Experimental animals with vitamin A deficiency have decreased thymus and spleen sizes, reduced natural killer cell, macrophage and lymphocyte activity, lower production of interferon, and weak response to stimulation by mitogens [ 31 ].
B-group vitamins like thiamin, riboflavin, pantothenic acid, biotin, folic acid, and cobalamin can influence humoral immunity by diminishing antibody production. Pyridoxine deficiency has also been associated with reduced cell-mediated immunity.
Folic acid and vitamin B are essential to cellular replication. Experimental deficiencies of these vitamins were shown to interfere with both replication of stimulated leukocytes and antibody formation. In anemia due to folic acid deficiency, cell-mediated immunity is depressed [ 32 ].
In vitamin C deficiency, phagocytic cells cannot produce tubulin, therefore, with impaired chemotaxis, microorganisms cannot be engulfed and destroyed [ 33 ].
Vitamin D acts as an immunoregulatory and a lymphocyte differentiation hormone [ 34 ]. In vitamin E deficiency, leukocyte especially lymphocyte killing power gets reduced. In animals it was shown to interfere with antibody formation, plaque-forming cells, and other aspects of cell-mediated immunity.
At higher than recommended levels, it has been shown to enhance immune response and resistance to disease [ 35 ]. Zinc is also the fundamental component of thymic hormones and shares a similar role as vitamin A in nucleic acid synthesis.
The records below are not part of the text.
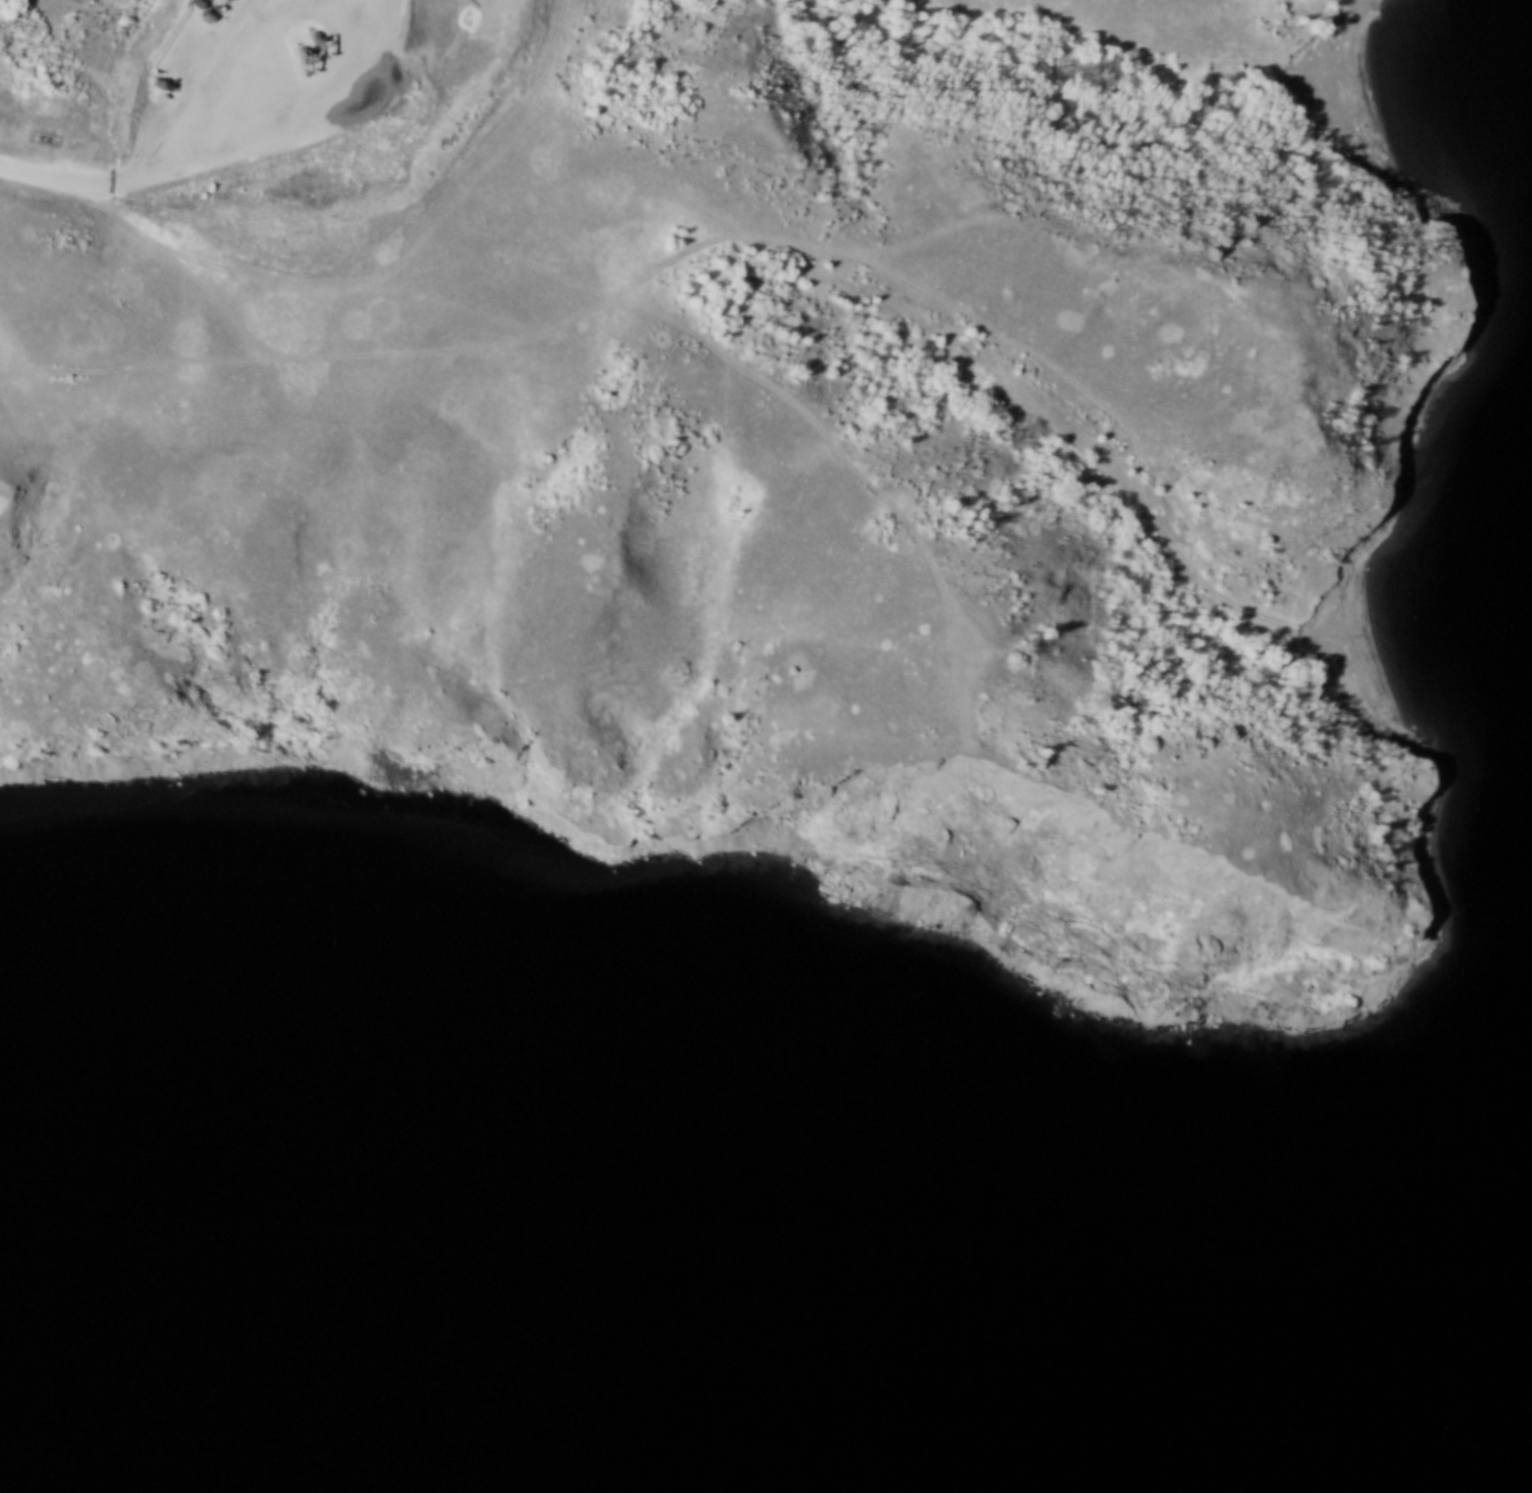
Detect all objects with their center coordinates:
petroleum well: (317, 34)
petroleum well: (302, 55)
building: (406, 73)
building: (344, 140)
building: (191, 155)
road: (298, 165)
building: (297, 183)
road: (655, 275)
road: (76, 374)
road: (833, 434)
Zinc deficiency influences both lymphocyte and phagocyte cell functions and affects more than metalloenzymes that are zinc dependent [ 36 ].
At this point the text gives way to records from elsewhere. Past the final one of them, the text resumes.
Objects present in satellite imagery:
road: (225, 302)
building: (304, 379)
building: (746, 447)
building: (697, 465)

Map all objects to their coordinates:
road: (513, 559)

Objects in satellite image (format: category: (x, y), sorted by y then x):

During infections, reticuloendothelial cells sequester iron from the blood and phagocytes release lactoferrin with a higher iron binding capacity than bacterial siderophores. The net effect is to deprive the infectious agent of iron for its replication and inhibit the spread of infection [ 34 ]. Iron deficiency results in impaired phagocytic killing, less response to lymphocyte stimulation, fewer natural killer cells, and reduced interferon production [ 37 ]. Selenium serves as an antioxidant and contributes to antibody responses and cytotoxicity of natural killer cells [ 38 ].
In children with HIV infection, selenium concentration in plasma appeared to correlate with their immune functions [ 39 ]. Similar changes were also seen in patients with copper deficiency [ 40 ]. Copper concentrations often increase during infection as a result of stimulation of the hepatic production of ceruloplasmin.
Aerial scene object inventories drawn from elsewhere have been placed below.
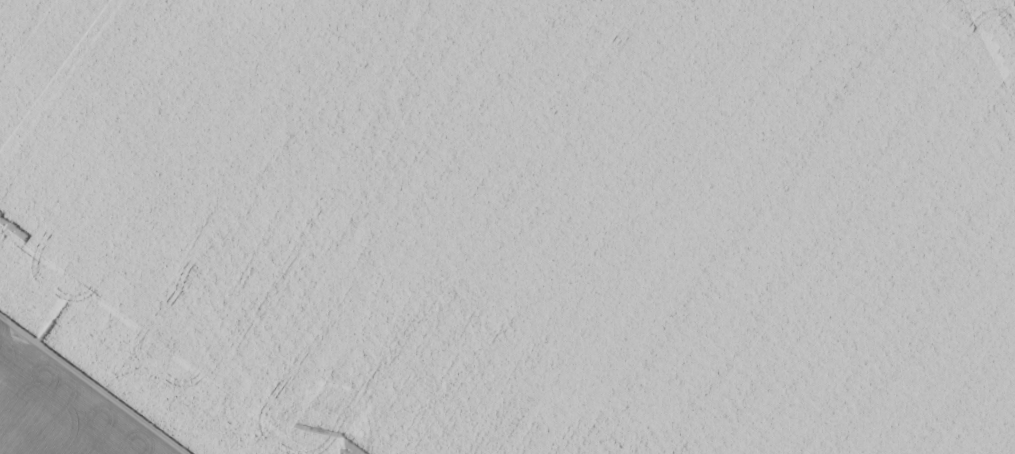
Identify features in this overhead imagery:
crop: (507, 227)

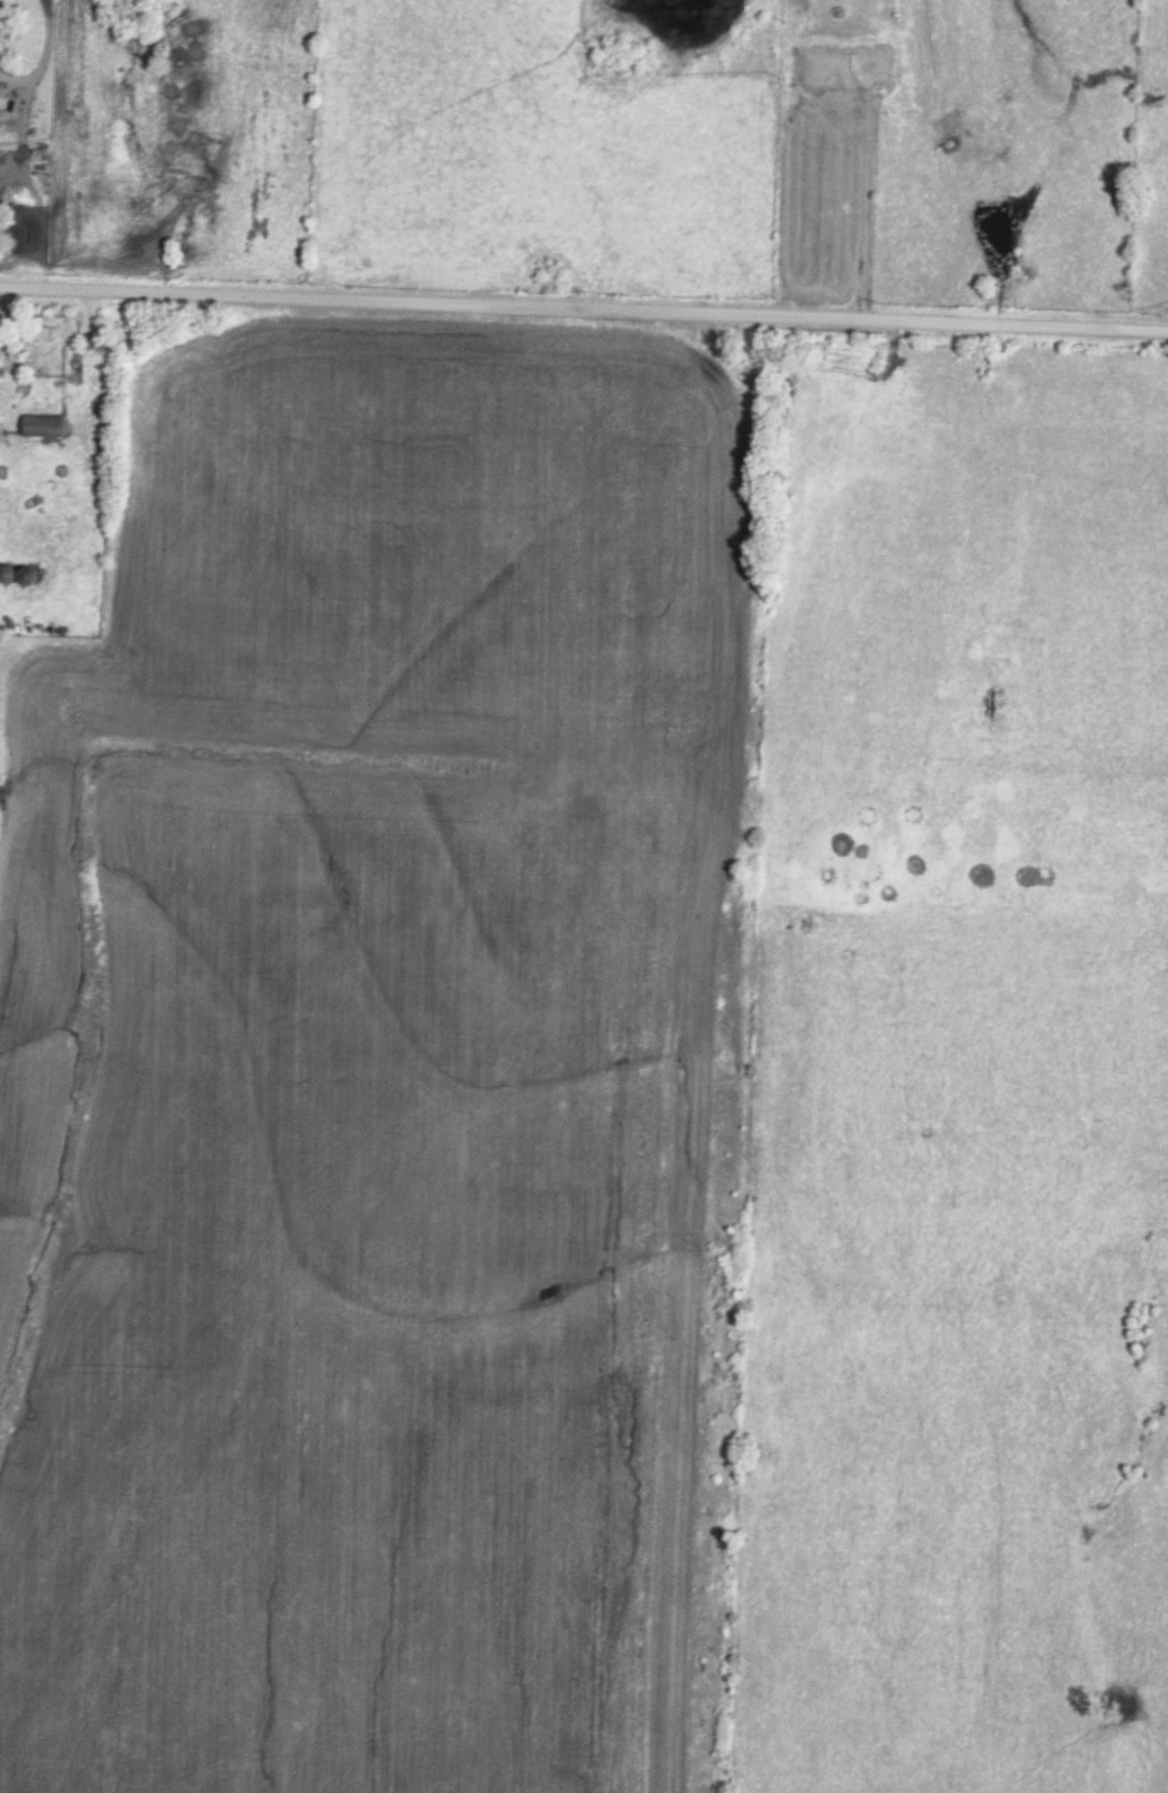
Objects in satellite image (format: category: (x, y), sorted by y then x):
road: (37, 48)
road: (584, 300)
building: (11, 572)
Conversely, plasma zinc concentration often declines due to internal redistribution to the liver. Antimicrobial systems in the neutrophils are affected by malnutrition. These include both oxygen-dependent systems responsible for the respiratory burst, and oxygen-independent systems, such as lactoferrin, lysozymes, hydrolase, and proteases [ 34 ].
Cytokines are substances that play an important role in coordinating inflammatory response of the body to various external and internal stimuli. They may be proinflammatory, which are essential to initiate defence against various pathogens, and anti-inflammatory, which downregulate the inflammatory process by suppressing production of the proinflammatory cytokines and balance the inflammatory response. Excess production of both are counterproductive.
Severe malnutrition alters the ability of T lymphocytes to respond appropriately to IL-1 rather than simply affecting synthesis of this monokine [ 42 ]. During catabolic states, interleukin 1 is released by leukocytes which causes endocrine changes that lead to amino-acid mobilization, primarily from skeletal muscle. These amino acids are used for gluconeogenesis in the liver, and the nitrogen released is excreted in urine [ 43 ].
Thus, a continual conversion of alanine carbon to glucose carbon occurs with acute infection.